(Keine Deutsche Übersetzung vorhanden)
Bayan Merkel`in büyük tepkiye neden olan görüşlerinden sonra Almanya Türkleri, Başbakan Schröder`in açık sözlerine sevindiler:
- Türkiye`ye karşı eşit davranılacaktır,
- 2004 sonundaki Avrupa Birliği’ne üyelik görüşmelerinde sadece Kopenhag Kriterleri ölçü olacaktır.
Türkiye yıllardır süren tartışmalardan ve oyalamalardan sonra dürüst ve eşit bir davranışı artık haketmektedir. 1999 yılı Helsinki zirvesinde Türkiye’ye aday statüsü verildikten sonra Başbakan Schröder bu politikasını kararlılıkla sürdürmektedir. Böylesi bir politika dost iki ülke ilişkilerinin gelişmesine katkı sağlayacaktır.
Türkiye’nin AB’ye tam üyeliği dışındaki bir çözüm önerisi 41 yıllık geçmişi olan Ortaklık Anlaşmasına ters düşmesinin yanında Türkiye’nin dışlanması anlamına da gelmektedir. Dini, kültürel ya da coğrafi konum gibi sebepleri öne sürerek Türkiye’nin üyeliğini rededenler hiç bir uluslararası platformda inandırıcı olamazlar.
Türk halkının yüzde 80’i Avrupa Birliği’ne üyeliği desteklemektedir.
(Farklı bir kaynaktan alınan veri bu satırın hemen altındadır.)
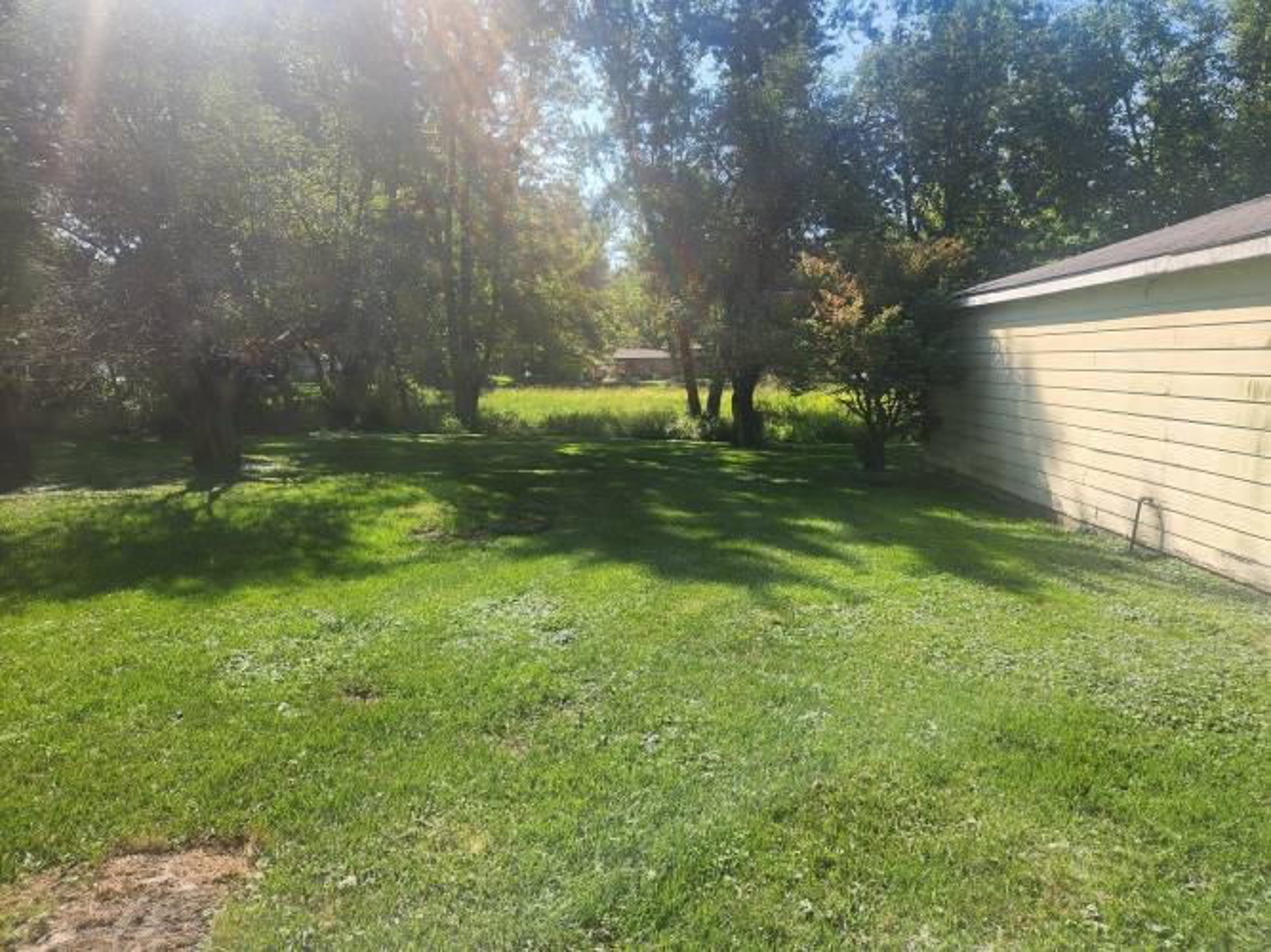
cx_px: 636
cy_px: 476
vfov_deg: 58.9
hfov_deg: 73.9
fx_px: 844
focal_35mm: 23
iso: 20
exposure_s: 1/957
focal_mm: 5.4
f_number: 1.8
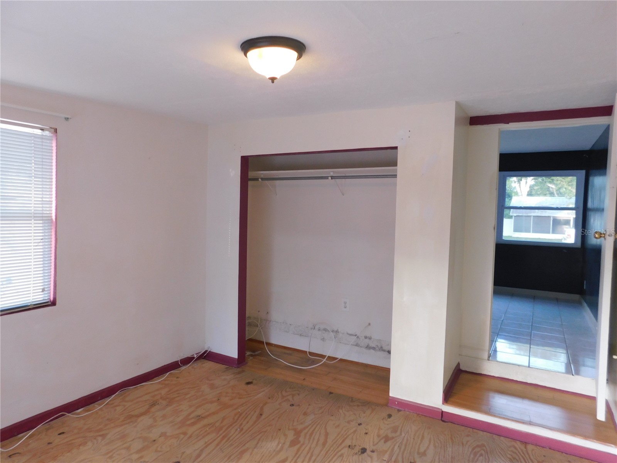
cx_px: 308
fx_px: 410
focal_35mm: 23
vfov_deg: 58.9
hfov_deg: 73.9
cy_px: 232
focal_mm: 4
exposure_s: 1/30
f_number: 3
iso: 125
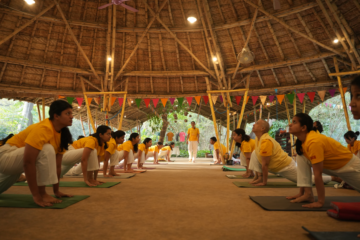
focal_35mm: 28
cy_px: 120
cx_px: 180
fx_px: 280
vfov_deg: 46.4
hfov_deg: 65.5
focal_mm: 28
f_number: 2.8
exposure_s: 1/200
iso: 1600
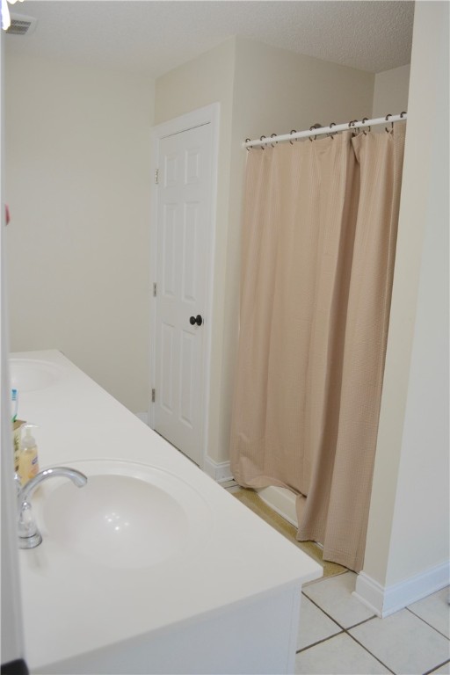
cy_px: 338
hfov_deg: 47.9
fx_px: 506
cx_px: 225
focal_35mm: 27
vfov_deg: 67.4
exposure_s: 1/60
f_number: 4
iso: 450
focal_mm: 18
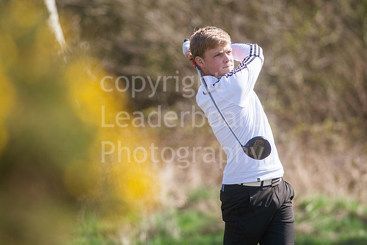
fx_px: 4588
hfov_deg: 4.6
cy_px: 122
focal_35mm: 450
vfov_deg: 3.1
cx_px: 184
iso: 400
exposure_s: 1/3200
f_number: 4
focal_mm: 300
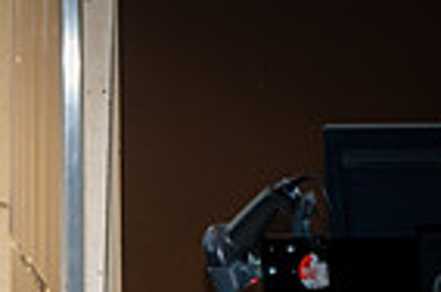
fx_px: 5757
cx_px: -289
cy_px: 565
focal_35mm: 471
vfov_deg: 2.9
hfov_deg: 4.4
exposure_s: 1/100
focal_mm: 115
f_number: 6.3
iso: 5600
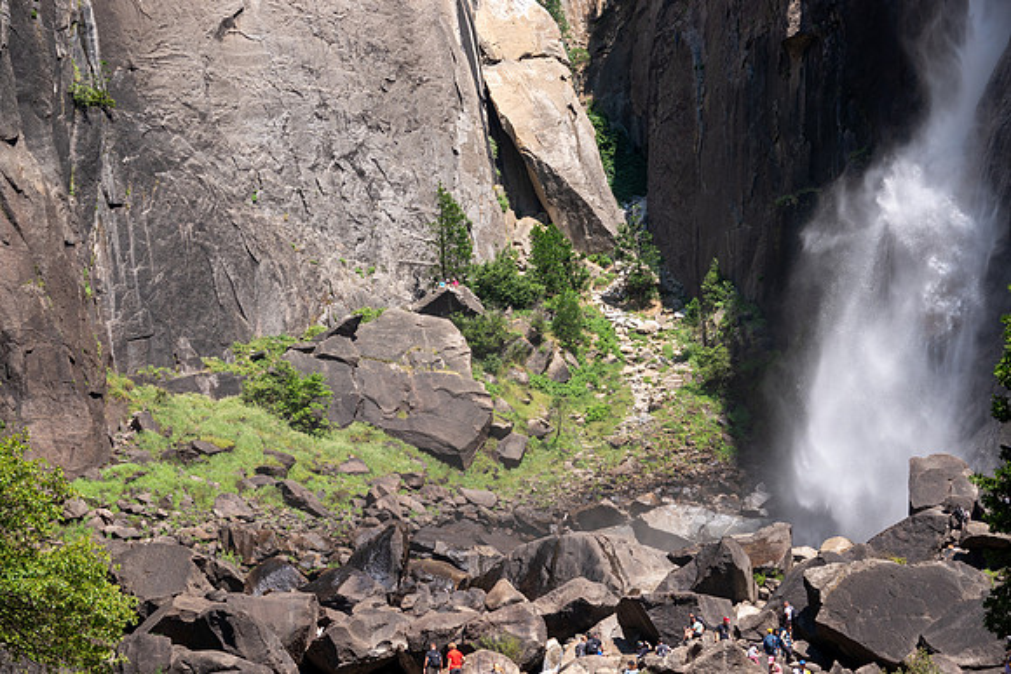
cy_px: 337
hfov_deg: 21.5
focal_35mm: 95
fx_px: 2668
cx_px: 506
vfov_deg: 14.4
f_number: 4
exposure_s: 1/500
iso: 100
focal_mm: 34.68
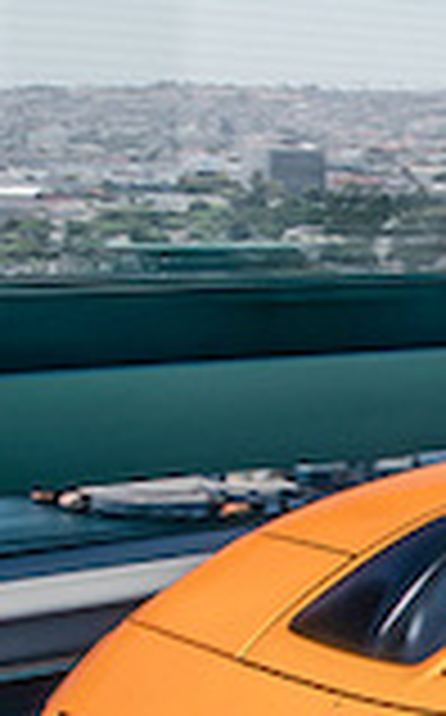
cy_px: 696
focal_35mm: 123
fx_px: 2399
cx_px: 845
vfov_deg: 16.7
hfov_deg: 10.0
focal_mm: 24
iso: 80
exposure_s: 1/25
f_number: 20
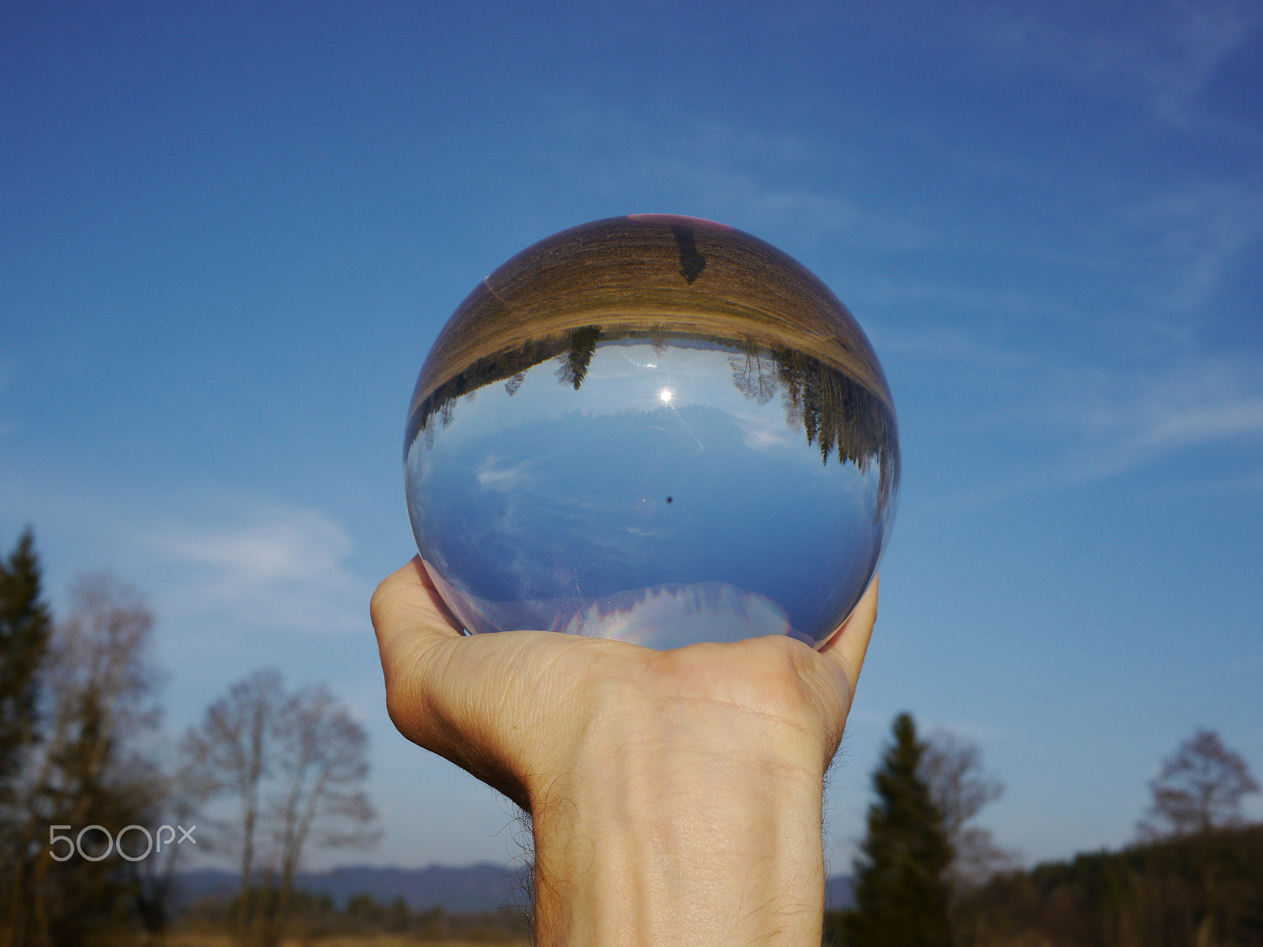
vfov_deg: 36.0
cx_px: 632
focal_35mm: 40
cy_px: 474
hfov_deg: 46.8
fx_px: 1459
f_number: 8
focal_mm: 20
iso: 160
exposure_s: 1/400
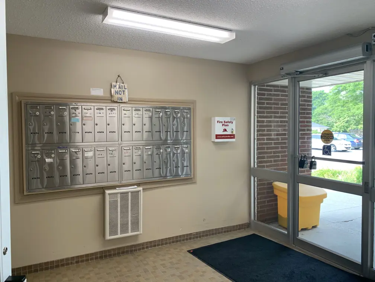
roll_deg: +0.6
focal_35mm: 26
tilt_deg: -1.4
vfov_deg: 53.1
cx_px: 188
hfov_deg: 67.3
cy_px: 141
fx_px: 282
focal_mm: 4.25
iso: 100
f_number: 1.8
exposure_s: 1/120
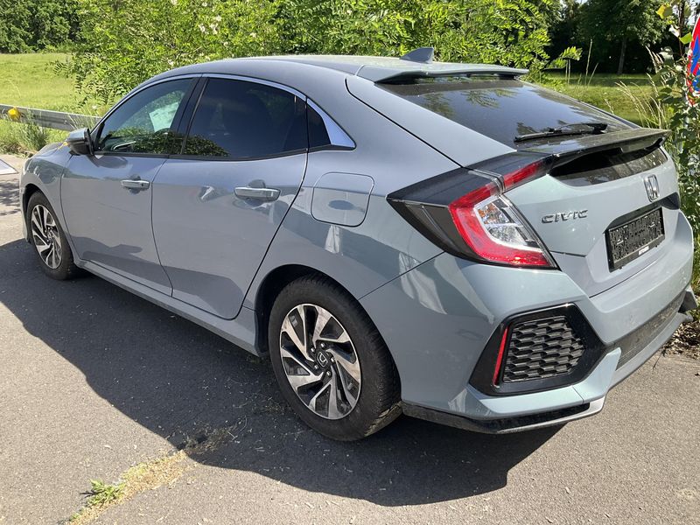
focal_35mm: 29
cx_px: 350
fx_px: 586
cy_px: 262
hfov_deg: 61.7
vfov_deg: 48.2
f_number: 1.8
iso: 25
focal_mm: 3
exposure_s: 1/650
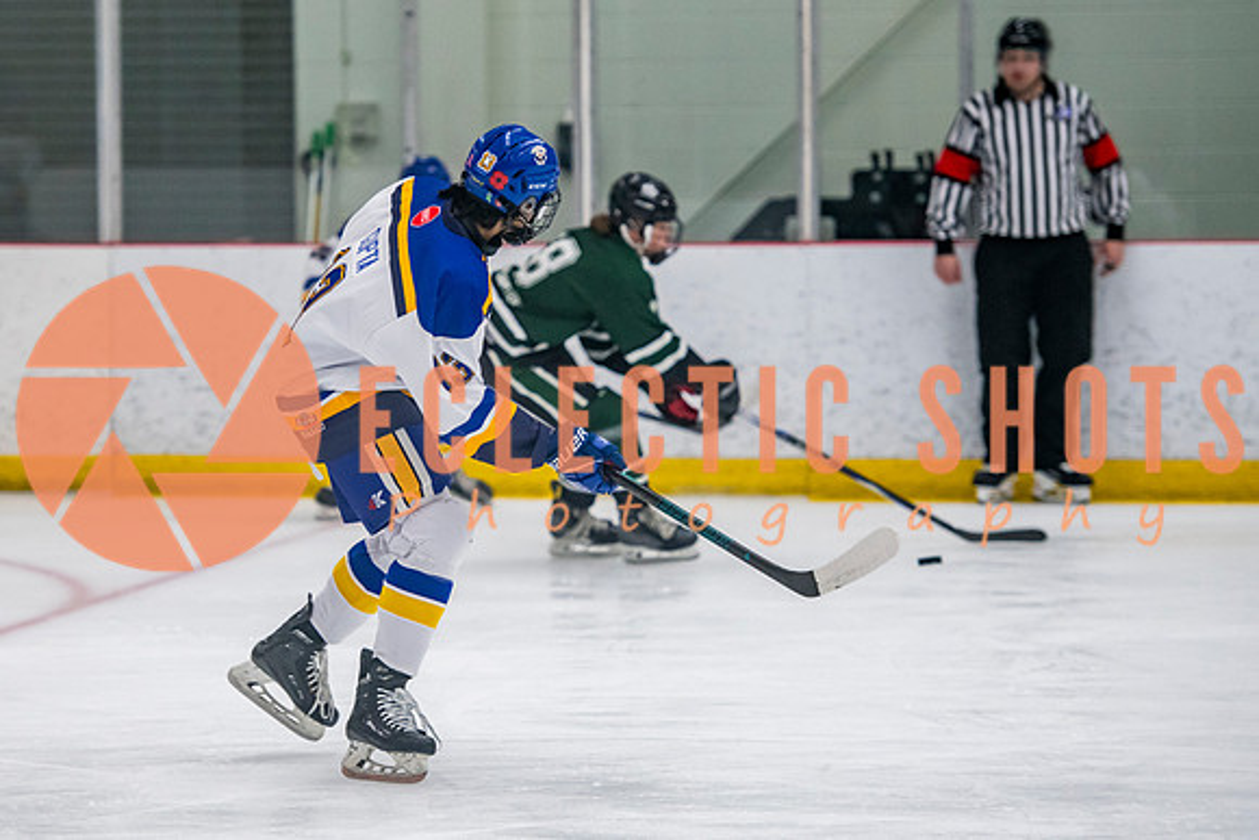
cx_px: 451
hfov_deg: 10.8
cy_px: 403
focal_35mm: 190
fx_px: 6635
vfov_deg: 7.2
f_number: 3.2
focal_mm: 135
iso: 2000
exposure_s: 1/640
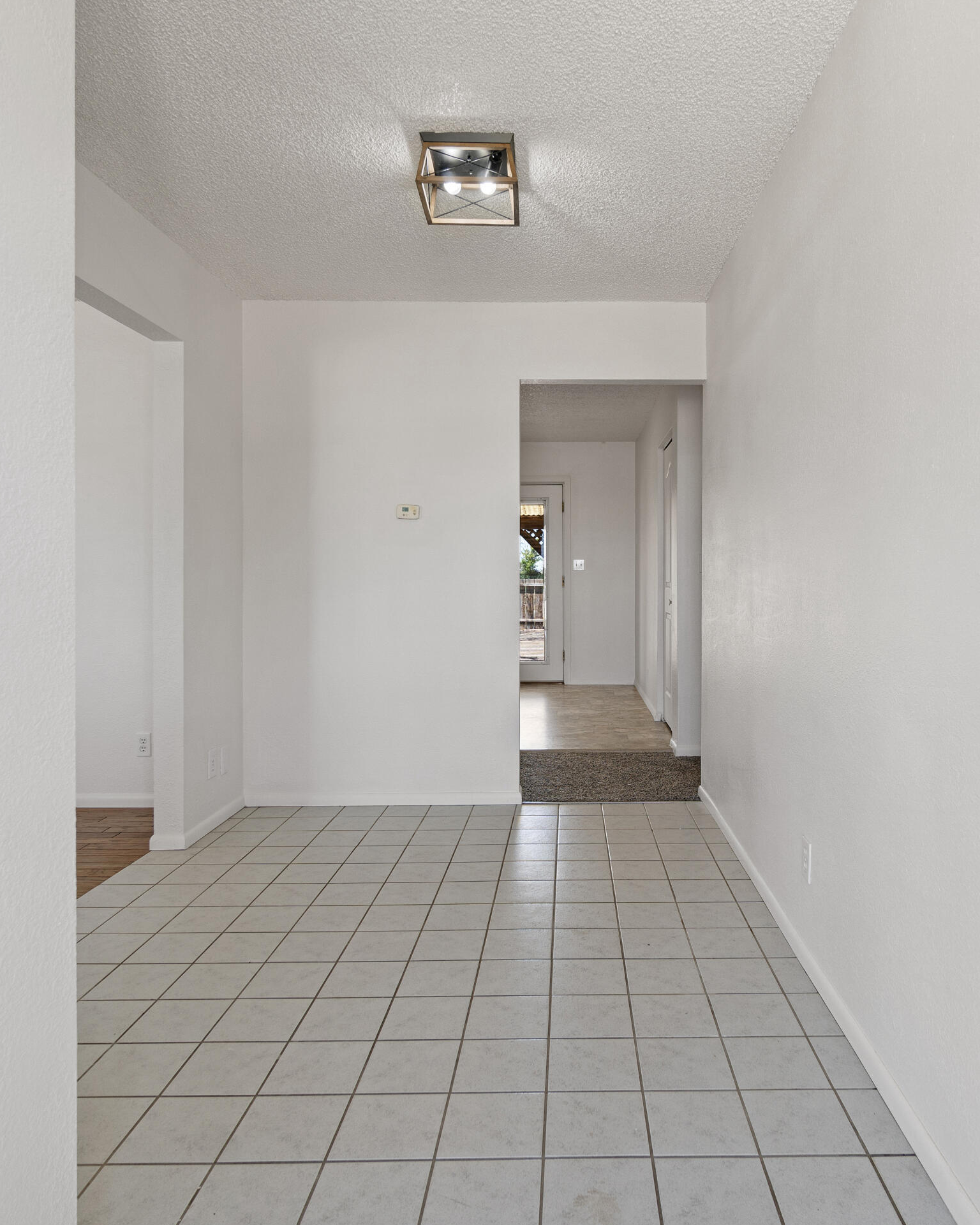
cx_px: 590
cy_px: 595
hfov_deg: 62.5
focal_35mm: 22
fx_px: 798
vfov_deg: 75.0
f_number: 6.3
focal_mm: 10
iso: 100
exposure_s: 1/2.5
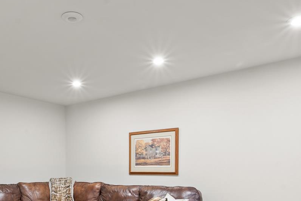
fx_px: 301
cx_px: 91
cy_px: 162
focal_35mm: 36
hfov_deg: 51.7
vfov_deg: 35.6
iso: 100
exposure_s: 4
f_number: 11
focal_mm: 14
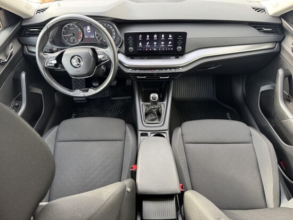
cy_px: 110
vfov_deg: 56.9
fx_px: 203
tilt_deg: -44.7
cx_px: 146
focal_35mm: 24
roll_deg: -2.8
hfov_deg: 71.6
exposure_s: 1/102
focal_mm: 6.76
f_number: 1.78
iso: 200
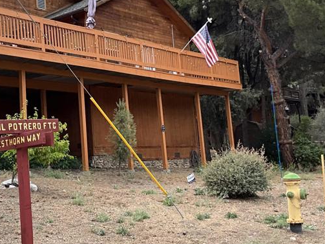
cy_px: 88
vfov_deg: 24.7
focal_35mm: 59
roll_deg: +3.4
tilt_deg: +8.2
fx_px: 554
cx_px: 84
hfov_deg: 32.1
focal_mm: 3
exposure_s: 1/606
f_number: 1.8
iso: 25
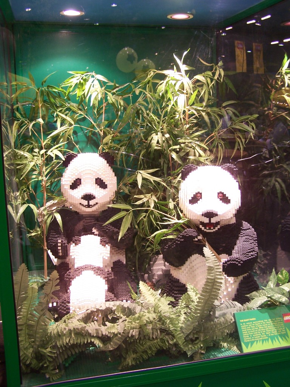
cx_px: 145
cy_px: 194
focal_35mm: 38
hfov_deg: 37.7
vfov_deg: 49.0
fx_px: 424
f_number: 2.8
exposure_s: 1/4
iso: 80
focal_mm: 6.3
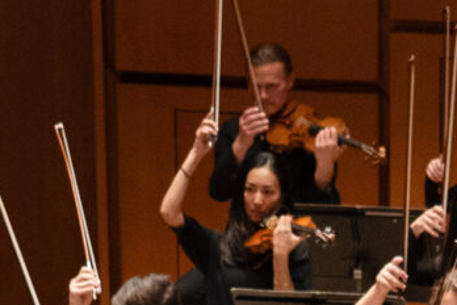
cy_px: 1089
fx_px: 4290
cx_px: 628
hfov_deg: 6.0
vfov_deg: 3.9
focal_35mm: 338
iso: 2500
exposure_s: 1/200
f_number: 4
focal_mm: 46
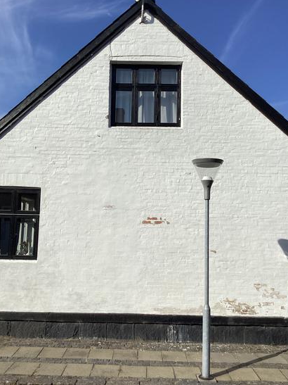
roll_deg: +0.4
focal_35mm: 34
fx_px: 377
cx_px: 140
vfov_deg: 54.0
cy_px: 187
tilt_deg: +6.5
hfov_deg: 41.8
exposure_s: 1/3135
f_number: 2.4
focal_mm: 3.3
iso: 25
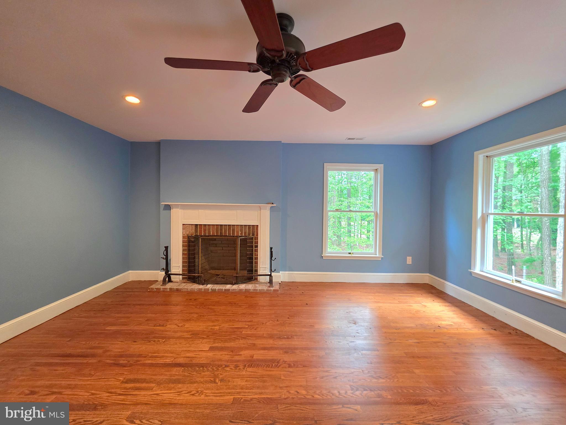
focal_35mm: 13
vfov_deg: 89.9
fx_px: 213
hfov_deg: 106.2
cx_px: 283
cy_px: 212
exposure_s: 1/60.2
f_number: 1.9
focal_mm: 2.2
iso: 250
Büyük çoğunluğu müslüman olan Türk halkı özellikle 80 yıldır, yani Cumhuriyetin kuruluşundan bu yana Avrupa’ya yönelmiştir ve laikliği, demokrasiyi, sosyal hukuk devletini özümsemiştir. Nato içinde 50 yıldır Batı değerlerini savunmaktadır.
Türkiye son yıllarda köklü reformlar yaparak yasalar bakımından şimdiden Kopenhag Kriterlerini yerine getirmiştir. Artık yapılması gereken bu yasaların uygulanmasıdır.
Günümüz Türkiyesi ılımlı ve hoşgörülü dini anlayışıyla, İslam Dünyası’nda demokrasinin, hukuk devletinin, insan haklarının İslam dini ile bağdaşabileceğini ve yaşama geçirilebileceğini gösteren bir model ülke konumuna gelmiştir. Türkiye bu özellikleri içinde barındıran tek İslam ülkesi olduğundan, AB ile İslam Dünyası arasında vazgeçilmez bir bağ sağlayarak, diğer İslam devletlerinin demokratikleşme çabalarında örnek olacaktır. Öte yandan Türkiye’nin üyeliği AB’nin güvenliği bakımından ve Batı demokrasisinin İslam dünyasında kabul görmesi gibi gelişmelere destek olacağından, AB kısa ve uzun vadede Türkiye`nin üyeliğinden büyük yarar sağlayacaktır. Öte yandan AB Türkiye de işleyen demokrasinin artık geri dönüşü olmayacak şekilde yerleşmesine de destek olacaktır. İşte bu istem ve beklenti, Türkiye ve Almanya’daki Türklerin asıl kazancı olacaktır.